→ **To-do item**
Without the pictures, return each record as it appears.

Saved data entries:
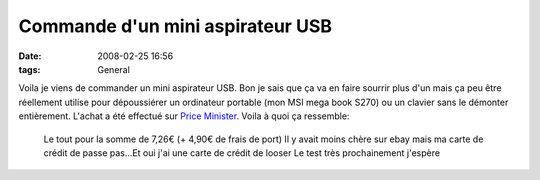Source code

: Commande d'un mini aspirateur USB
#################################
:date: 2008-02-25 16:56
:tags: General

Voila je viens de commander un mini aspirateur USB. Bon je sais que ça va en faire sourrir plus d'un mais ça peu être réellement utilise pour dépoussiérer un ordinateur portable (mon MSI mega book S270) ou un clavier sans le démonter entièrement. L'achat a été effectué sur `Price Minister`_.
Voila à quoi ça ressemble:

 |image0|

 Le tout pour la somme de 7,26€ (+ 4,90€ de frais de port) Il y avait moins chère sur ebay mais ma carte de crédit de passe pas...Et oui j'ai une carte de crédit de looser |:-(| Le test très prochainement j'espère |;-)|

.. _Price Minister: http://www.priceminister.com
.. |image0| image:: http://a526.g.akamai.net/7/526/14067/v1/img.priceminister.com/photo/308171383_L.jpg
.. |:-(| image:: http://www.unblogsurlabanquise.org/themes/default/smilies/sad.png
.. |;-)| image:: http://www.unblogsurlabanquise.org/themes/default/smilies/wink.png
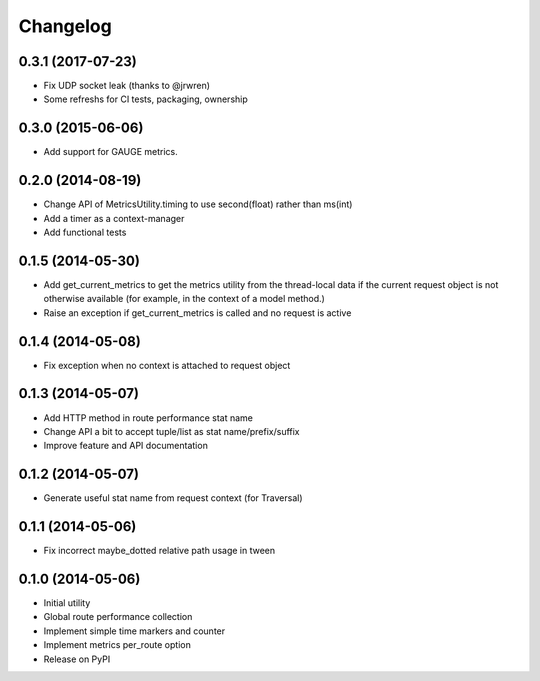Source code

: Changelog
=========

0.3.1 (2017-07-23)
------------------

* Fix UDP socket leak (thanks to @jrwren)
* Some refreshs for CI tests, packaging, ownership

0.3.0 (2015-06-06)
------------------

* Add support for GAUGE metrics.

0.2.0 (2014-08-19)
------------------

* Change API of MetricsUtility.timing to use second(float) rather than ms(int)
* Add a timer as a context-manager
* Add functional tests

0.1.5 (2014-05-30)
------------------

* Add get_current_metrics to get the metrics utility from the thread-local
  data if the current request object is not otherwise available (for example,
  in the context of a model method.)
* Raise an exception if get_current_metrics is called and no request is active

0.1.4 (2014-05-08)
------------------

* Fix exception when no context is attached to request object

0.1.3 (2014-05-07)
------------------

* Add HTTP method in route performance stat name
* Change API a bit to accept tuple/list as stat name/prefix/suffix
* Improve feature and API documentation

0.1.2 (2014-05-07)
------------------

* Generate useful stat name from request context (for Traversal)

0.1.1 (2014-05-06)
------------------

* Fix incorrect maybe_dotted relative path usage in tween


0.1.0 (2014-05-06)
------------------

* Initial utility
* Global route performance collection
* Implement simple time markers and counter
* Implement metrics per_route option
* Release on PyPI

→ **Exercise solution**
Source code

: Commande d'un mini aspirateur USB
#################################
:date: 2008-02-25 16:56
:tags: General

Voila je viens de commander un mini aspirateur USB. Bon je sais que ça va en faire sourrir plus d'un mais ça peu être réellement utilise pour dépoussiérer un ordinateur portable (mon MSI mega book S270) ou un clavier sans le démonter entièrement. L'achat a été effectué sur `Price Minister`_.
Voila à quoi ça ressemble:

 |image0|

 Le tout pour la somme de 7,26€ (+ 4,90€ de frais de port) Il y avait moins chère sur ebay mais ma carte de crédit de passe pas...Et oui j'ai une carte de crédit de looser |:-(| Le test très prochainement j'espère |;-)|

.. _Price Minister: http://www.priceminister.com
.. |image0| image:: http://a526.g.akamai.net/7/526/14067/v1/img.priceminister.com/photo/308171383_L.jpg
.. |:-(| image:: http://www.unblogsurlabanquise.org/themes/default/smilies/sad.png
.. |;-)| image:: http://www.unblogsurlabanquise.org/themes/default/smilies/wink.png
Source code

: Changelog
=========

0.3.1 (2017-07-23)
------------------

* Fix UDP socket leak (thanks to @jrwren)
* Some refreshs for CI tests, packaging, ownership

0.3.0 (2015-06-06)
------------------

* Add support for GAUGE metrics.

0.2.0 (2014-08-19)
------------------

* Change API of MetricsUtility.timing to use second(float) rather than ms(int)
* Add a timer as a context-manager
* Add functional tests

0.1.5 (2014-05-30)
------------------

* Add get_current_metrics to get the metrics utility from the thread-local
  data if the current request object is not otherwise available (for example,
  in the context of a model method.)
* Raise an exception if get_current_metrics is called and no request is active

0.1.4 (2014-05-08)
------------------

* Fix exception when no context is attached to request object

0.1.3 (2014-05-07)
------------------

* Add HTTP method in route performance stat name
* Change API a bit to accept tuple/list as stat name/prefix/suffix
* Improve feature and API documentation

0.1.2 (2014-05-07)
------------------

* Generate useful stat name from request context (for Traversal)

0.1.1 (2014-05-06)
------------------

* Fix incorrect maybe_dotted relative path usage in tween


0.1.0 (2014-05-06)
------------------

* Initial utility
* Global route performance collection
* Implement simple time markers and counter
* Implement metrics per_route option
* Release on PyPI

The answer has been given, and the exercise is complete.